* _Exercise inputs_
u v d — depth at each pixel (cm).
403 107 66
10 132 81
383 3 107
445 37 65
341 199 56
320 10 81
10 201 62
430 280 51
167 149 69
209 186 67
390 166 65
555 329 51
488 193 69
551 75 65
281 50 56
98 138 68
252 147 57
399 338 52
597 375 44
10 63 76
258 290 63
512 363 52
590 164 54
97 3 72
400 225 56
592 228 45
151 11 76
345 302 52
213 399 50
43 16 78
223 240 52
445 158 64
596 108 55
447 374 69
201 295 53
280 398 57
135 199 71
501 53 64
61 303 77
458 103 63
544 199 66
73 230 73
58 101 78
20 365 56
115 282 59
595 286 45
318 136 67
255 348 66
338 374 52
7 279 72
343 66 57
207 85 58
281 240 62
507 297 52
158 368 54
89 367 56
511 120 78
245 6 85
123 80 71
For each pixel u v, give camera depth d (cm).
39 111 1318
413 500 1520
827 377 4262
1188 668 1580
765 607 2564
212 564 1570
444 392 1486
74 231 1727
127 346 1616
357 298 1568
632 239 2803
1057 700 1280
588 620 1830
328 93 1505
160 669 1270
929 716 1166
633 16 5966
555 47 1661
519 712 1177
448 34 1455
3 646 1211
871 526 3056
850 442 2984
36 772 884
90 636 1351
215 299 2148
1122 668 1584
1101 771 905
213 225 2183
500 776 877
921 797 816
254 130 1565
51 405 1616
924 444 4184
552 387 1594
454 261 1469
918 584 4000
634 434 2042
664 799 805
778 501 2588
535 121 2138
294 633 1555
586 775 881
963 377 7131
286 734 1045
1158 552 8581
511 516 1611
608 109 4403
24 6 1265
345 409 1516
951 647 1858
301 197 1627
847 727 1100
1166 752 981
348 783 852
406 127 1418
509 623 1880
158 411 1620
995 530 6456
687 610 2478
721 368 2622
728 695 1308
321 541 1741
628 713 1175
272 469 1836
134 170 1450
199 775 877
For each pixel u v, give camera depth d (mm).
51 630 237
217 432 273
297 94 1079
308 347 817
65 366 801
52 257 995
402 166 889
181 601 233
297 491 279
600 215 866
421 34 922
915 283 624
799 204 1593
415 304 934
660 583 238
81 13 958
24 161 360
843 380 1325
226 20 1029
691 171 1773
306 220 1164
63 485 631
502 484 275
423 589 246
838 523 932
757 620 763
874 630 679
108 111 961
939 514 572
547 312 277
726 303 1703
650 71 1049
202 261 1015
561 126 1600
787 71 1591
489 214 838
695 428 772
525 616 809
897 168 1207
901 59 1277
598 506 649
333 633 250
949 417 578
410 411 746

* _Work request_
The expected answer is a copy of each line above containing "camera".

* _Answer space_
For each pixel u v, give camera depth d (cm).
For each pixel u v, give camera depth d (mm).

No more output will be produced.